Anatomy of a tuning speclink
Examplelink
module @my_spec attributes { transform.with_named_sequence } {
transform.named_sequence @apply_op_config(%op: !transform.any_op {transform.readonly},
%config: !transform.any_param {transform.readonly}) {
transform.annotate %op "compilation_info" = %config : !transform.any_op, !transform.any_param
transform.yield
}
transform.named_sequence
@match_mmt_f16_f16_f32(%root: !transform.any_op {transform.readonly}) -> !transform.any_op {
transform.match.operation_name %root ["linalg.generic"] : !transform.any_op
%ins, %outs = transform.iree.match.cast_compatible_dag_from_root %root {
^bb0(%lhs: tensor<?x?xf16>, %rhs: tensor<?x?xf16>, %out: tensor<?x?xf32>):
%7 = linalg.generic {indexing_maps = [affine_map<(d0, d1, d2) -> (d0, d2)>,
affine_map<(d0, d1, d2) -> (d1, d2)>,
affine_map<(d0, d1, d2) -> (d0, d1)>],
iterator_types = ["parallel", "parallel", "reduction"]}
ins(%lhs, %rhs : tensor<?x?xf16>, tensor<?x?xf16>) outs(%out : tensor<?x?xf32>) {
^bb0(%in: f16, %in_0: f16, %acc: f32):
%8 = arith.extf %in : f16 to f32
%9 = arith.extf %in_0 : f16 to f32
%10 = arith.mulf %8, %9 : f32
%11 = arith.addf %acc, %10 : f32
linalg.yield %11 : f32
} -> tensor<?x?xf32>
} : (!transform.any_op) -> (!transform.any_value, !transform.any_value)

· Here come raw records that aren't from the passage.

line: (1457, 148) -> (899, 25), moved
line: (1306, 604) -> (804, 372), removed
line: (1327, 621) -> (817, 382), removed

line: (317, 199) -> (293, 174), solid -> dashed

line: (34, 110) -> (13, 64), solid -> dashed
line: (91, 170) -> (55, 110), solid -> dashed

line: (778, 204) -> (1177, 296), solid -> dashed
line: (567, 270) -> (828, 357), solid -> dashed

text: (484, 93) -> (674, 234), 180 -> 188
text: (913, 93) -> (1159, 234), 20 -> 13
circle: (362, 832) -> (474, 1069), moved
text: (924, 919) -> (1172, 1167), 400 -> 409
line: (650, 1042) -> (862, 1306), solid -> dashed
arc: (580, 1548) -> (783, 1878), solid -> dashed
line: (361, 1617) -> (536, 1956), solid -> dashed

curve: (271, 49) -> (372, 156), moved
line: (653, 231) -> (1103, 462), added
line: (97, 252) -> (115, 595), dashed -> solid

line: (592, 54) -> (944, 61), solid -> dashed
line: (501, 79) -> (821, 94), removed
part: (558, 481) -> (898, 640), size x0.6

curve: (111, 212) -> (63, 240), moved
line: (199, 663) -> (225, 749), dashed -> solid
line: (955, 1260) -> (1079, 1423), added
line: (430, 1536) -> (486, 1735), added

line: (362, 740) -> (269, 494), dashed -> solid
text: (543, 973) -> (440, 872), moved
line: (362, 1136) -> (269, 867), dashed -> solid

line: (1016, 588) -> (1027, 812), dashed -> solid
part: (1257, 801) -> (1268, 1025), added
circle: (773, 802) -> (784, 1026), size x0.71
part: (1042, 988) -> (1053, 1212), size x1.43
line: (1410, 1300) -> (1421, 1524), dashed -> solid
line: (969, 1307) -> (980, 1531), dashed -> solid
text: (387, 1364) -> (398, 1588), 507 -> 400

transform.yield %root : !transform.any_op
}
transform.named_sequence
@match_mmt_2048x1280x5120_f16_f16_f32(%matmul: !transform.any_op {transform.readonly})
-> (!transform.any_op, !transform.any_param) {
%mmt = transform.include @match_mmt_f16_f16_f32 failures(propagate) (%matmul)
: (!transform.any_op) -> !transform.any_op
%lhs = transform.get_operand %matmul[0] : (!transform.any_op) -> !transform.any_value
%rhs = transform.get_operand %matmul[1] : (!transform.any_op) -> !transform.any_value
transform.iree.match.cast_compatible_type %lhs = tensor<2048x5120xf16> : !transform.any_value
transform.iree.match.cast_compatible_type %rhs = tensor<1280x5120xf16> : !transform.any_value
%config = transform.param.constant #iree_codegen.compilation_info<
lowering_config = #iree_gpu.lowering_config<{promote_operands = [0, 1],
mma_kind = #iree_gpu.mma_layout<MFMA_F32_16x16x16_F16>,
subgroup_m_count = 2, subgroup_n_count = 2,
reduction = [0, 0, 64],
workgroup = [64, 128, 0]}>,
translation_info = #iree_codegen.translation_info<pipeline = LLVMGPUVectorDistribute
workgroup_size = [256, 1, 1] subgroup_size = 64,
{gpu_pipeline_options = #iree_gpu.pipeline_options<prefetch_shared_memory = true>}>
> -> !transform.any_param
transform.yield %matmul, %config : !transform.any_op, !transform.any_param
}
transform.named_sequence
@__kernel_config(%variant_op: !transform.any_op {transform.consumed}) -> !transform.any_op
attributes { iree_codegen.tuning_spec_entrypoint } {
%res = transform.foreach_match in %variant_op
@match_mmt_2048x1280x5120_f16_f16_f32 -> @apply_op_config
: (!transform.any_op) -> !transform.any_op
transform.yield %res : !transform.any_op
}
}
Explanationlink
Tuning specs are transform dialect libraries that conform to the following format:
- All tuning spec entry points (named sequence ops) are marked with the
iree_codegen.tuning_spec_entrypoint
attribute. They have a single argument of type!transform.any_op
and return a single value of type!transform.any_op
. - All entry points in the final tuning specs must either read
(
transform.readonly
) or consume (transform.consumed
) the argument.
The tuning spec above attempts to match linalg.generic
ops that correspond to the
matmul operation with the RHS operand transposed (a.k.a. mmt) of shape
2048x1280x5120
and f16
operand element types and f32
result element type.
If the match succeeds, the tuning spec applies the compilation_info
attribute
that will drive the code generation. This attribute is considered a compiler
implementation detail; in general, each codegen pipeline has its own
requirements as to what is considered a valid compilation info and how to
interpret it.
Tuning specs get executed by the 'Materialize User Configs` pass.